Embracing Germany's tradition of the Feierabend

Embracing Germany's tradition of the Feierabend

by Stacy Roman
Stripes Europe

We’ve all been there — a really long day at work. A micromanaging boss, a co-worker who snuck into the fridge and ate your lunch, hours spent in meetings which could have (and should have) been conducted via email. As you watch the clock tick by, it’s almost the end of the day and sweet freedom is just on the other side of the door. Your German friend calls out, “Schönen Feierabend!” — happy end of the workday! Before you ask, this is definitely a real thing.

“Feierabend” refers to the pure, unadulterated joy you feel as you the finish work for the day. It also marks the act of reveling in the non-work part of the day. Before it was used as a celebratory phrase, it was commonly used in describing the evening of festivities before the start of a vacation or a holiday. Very loosely translated, “Feier” means “celebration” and “Abend” equates to “eve.”

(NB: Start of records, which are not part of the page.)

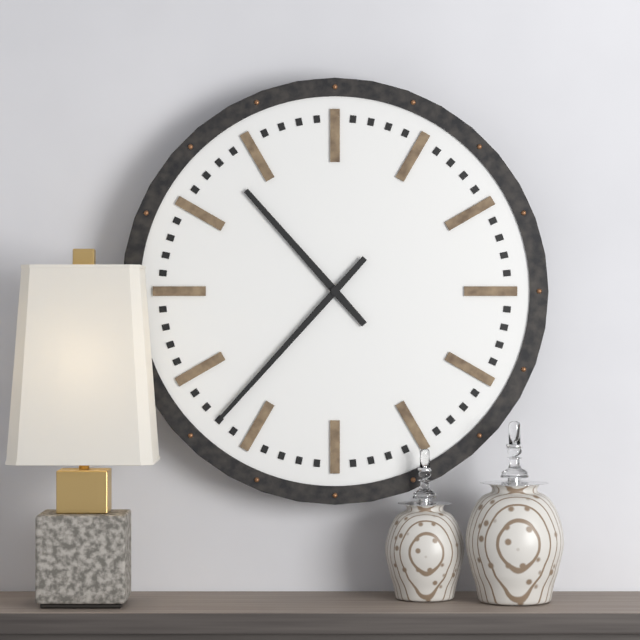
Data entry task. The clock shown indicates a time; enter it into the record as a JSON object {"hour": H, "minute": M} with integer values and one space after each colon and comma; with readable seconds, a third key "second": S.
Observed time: {"hour": 10, "minute": 37}
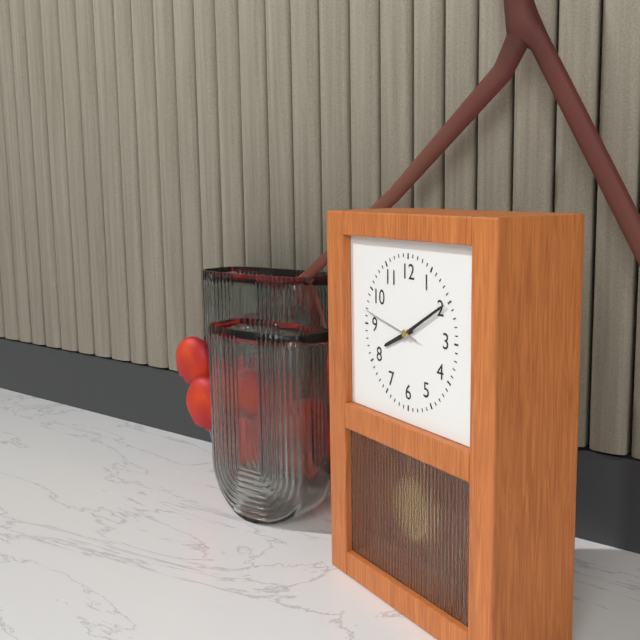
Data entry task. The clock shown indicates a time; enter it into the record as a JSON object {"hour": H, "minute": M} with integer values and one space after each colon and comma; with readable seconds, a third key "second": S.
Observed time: {"hour": 8, "minute": 10, "second": 47}
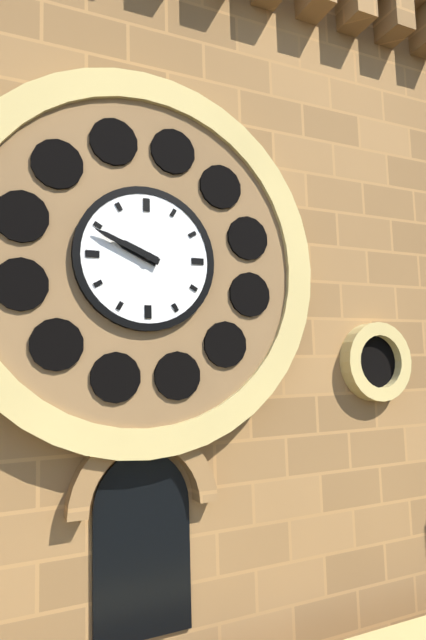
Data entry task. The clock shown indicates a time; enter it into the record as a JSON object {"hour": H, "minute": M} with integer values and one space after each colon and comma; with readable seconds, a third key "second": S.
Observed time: {"hour": 9, "minute": 49}
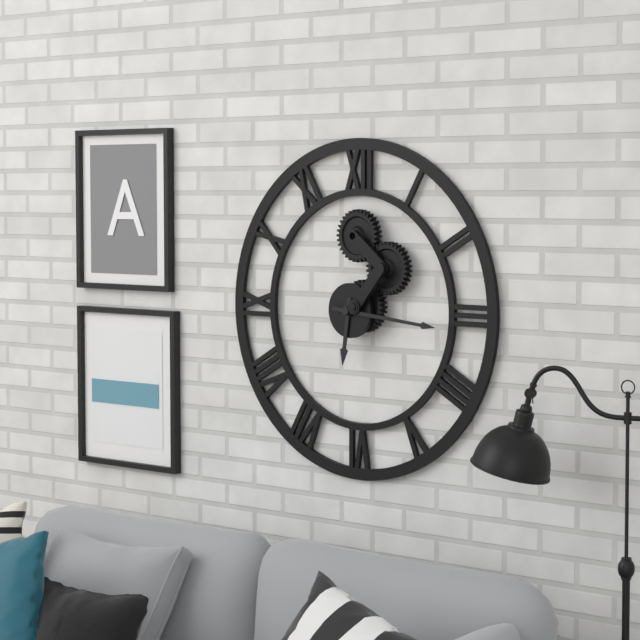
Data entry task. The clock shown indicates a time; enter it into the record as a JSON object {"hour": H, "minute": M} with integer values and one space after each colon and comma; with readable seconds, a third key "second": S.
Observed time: {"hour": 6, "minute": 16}
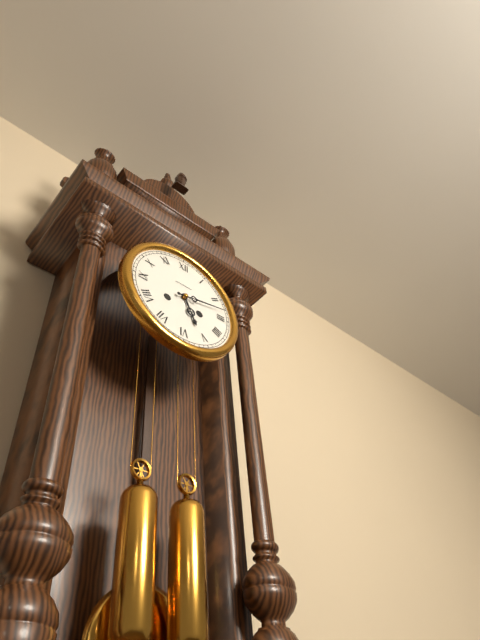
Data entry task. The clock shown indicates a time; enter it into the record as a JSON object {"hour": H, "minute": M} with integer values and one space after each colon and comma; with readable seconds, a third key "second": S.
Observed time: {"hour": 5, "minute": 13}
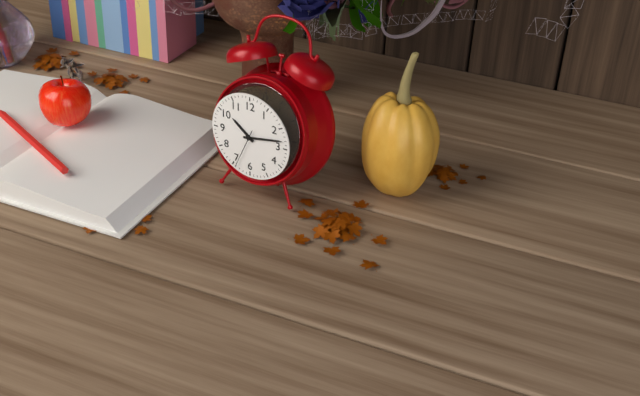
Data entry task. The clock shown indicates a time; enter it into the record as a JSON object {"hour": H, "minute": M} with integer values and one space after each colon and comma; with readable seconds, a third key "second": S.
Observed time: {"hour": 10, "minute": 13}
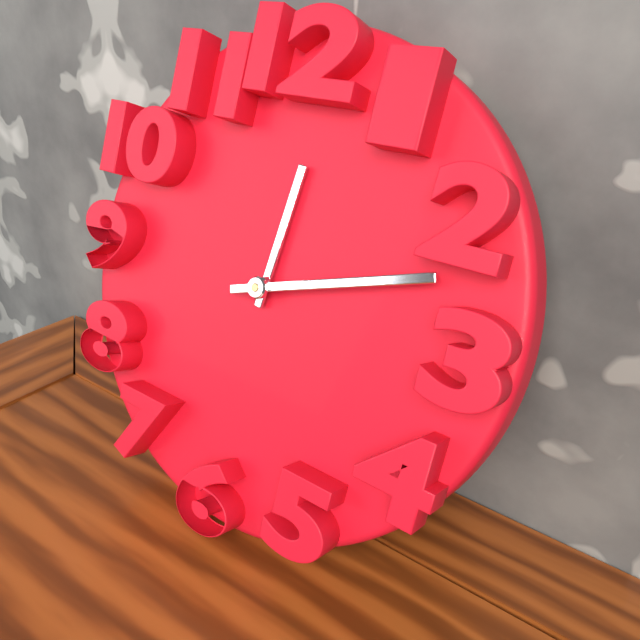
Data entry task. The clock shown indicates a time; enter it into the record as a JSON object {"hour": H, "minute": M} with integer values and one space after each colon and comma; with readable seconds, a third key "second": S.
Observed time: {"hour": 12, "minute": 12}
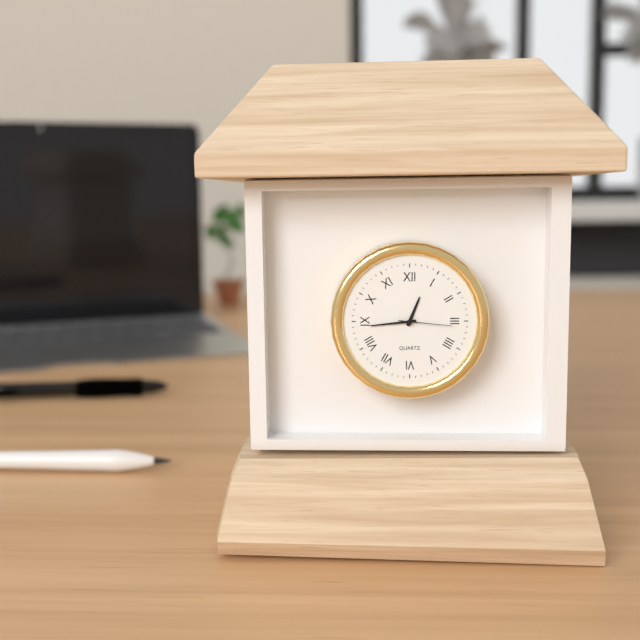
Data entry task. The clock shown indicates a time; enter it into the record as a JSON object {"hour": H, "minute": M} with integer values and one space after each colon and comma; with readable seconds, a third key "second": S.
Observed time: {"hour": 12, "minute": 44, "second": 16}
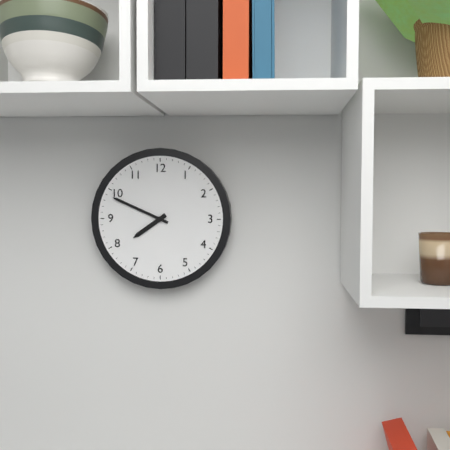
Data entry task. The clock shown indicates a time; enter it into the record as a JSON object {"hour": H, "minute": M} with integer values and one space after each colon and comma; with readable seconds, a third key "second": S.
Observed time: {"hour": 7, "minute": 49}
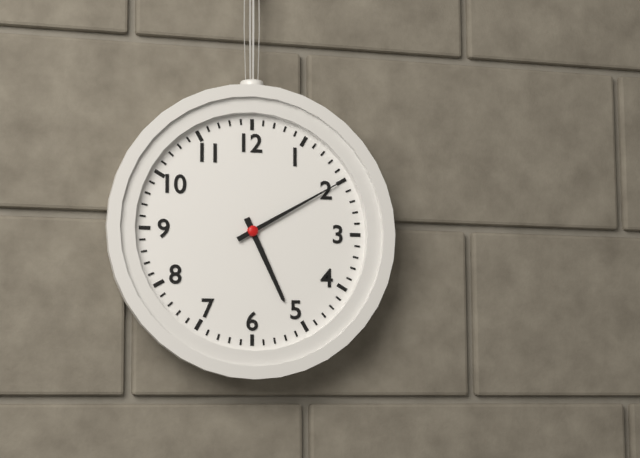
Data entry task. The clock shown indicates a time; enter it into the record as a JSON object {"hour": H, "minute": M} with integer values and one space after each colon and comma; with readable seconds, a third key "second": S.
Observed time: {"hour": 5, "minute": 10}
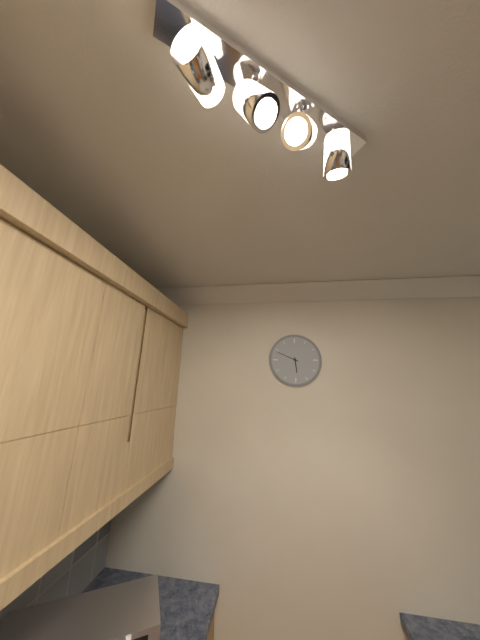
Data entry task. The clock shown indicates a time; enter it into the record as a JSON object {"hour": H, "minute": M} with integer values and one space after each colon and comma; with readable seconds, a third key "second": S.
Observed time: {"hour": 5, "minute": 49}
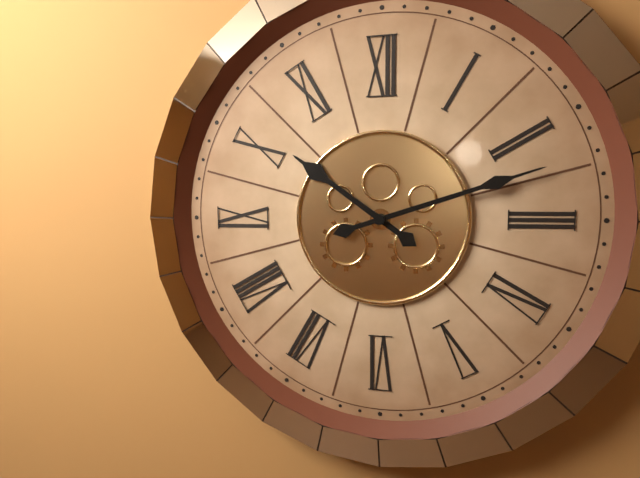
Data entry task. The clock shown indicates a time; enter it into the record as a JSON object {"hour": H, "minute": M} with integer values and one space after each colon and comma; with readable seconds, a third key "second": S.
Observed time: {"hour": 10, "minute": 12}
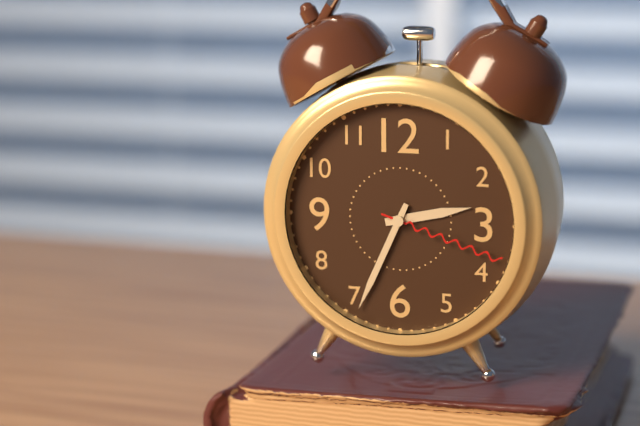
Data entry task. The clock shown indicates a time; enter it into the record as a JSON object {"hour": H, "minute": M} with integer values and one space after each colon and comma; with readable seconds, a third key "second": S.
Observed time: {"hour": 2, "minute": 34, "second": 18}
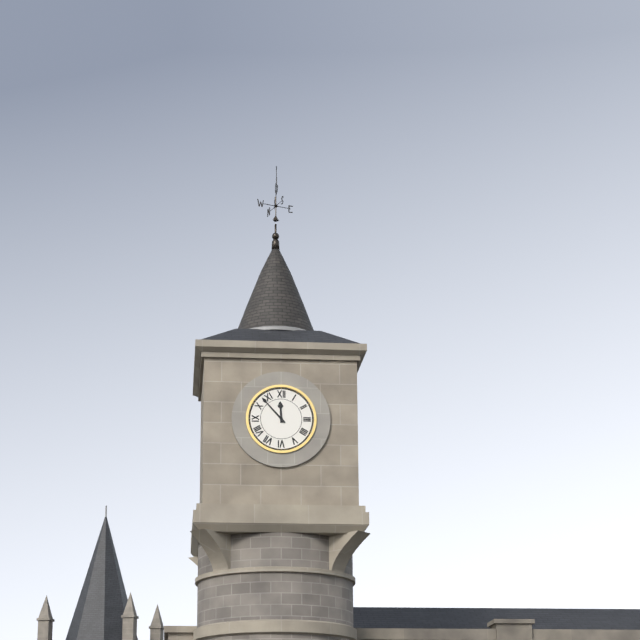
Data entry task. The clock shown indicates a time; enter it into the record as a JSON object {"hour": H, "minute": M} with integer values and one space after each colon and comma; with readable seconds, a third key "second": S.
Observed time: {"hour": 11, "minute": 53}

Is there an American equivalent?

Sometimes there is no real translation for something — “Feierabend” is one of those things. The closest American cultural similarity is happy hour. During happy hour, friends and co-workers gather together and commiserate about their day over drinks and appetizers. It is also often used to try and lure in prospective clients to business deals. However, “Feierabend” is more of a celebration of the end of the workday and there is usually no business conducted during the revelry.

Why is “Feierabend” a big deal?

In German culture, the workplace or office tends to be more formal than their American counterparts. Our host nation prides itself on a strong work ethic, with employees having almost laser-like focus on the job. Water cooler gossip, coffee talk and other office shenanigans we’re used to are frowned upon in Germany. The notion of “Feierabend” helps foster a better work-life balance and keep it on a more even keel.

How to partake in “Feierabend”

In some of the larger cities such as Frankfurt and Berlin, some locals are so happy to celebrate the end of the workday, they don’t wait until they get home. Don’t be surprised if you’re on the U-bahn or train and see someone crack open a nice cold “Feierabendbier” to enjoy on the ride. Not a drinker? Not a problem! “Feierabend” isn’t just about imbibing in adult beverages. Grab a friend or two and head downtown for delicious gelato in the park. It’s more about celebrating being off the clock for the rest of the day and having the freedom to play and do what you like.

Even though sometimes things tend to get lost in translation, the feeling of sheer happiness and joy of cutting loose after a long productive day at the office is universal. Although there’s no direct English word, “Feierabend” is a fantastic German tradition we can all get behind. Schönen Feierabend, Freunde!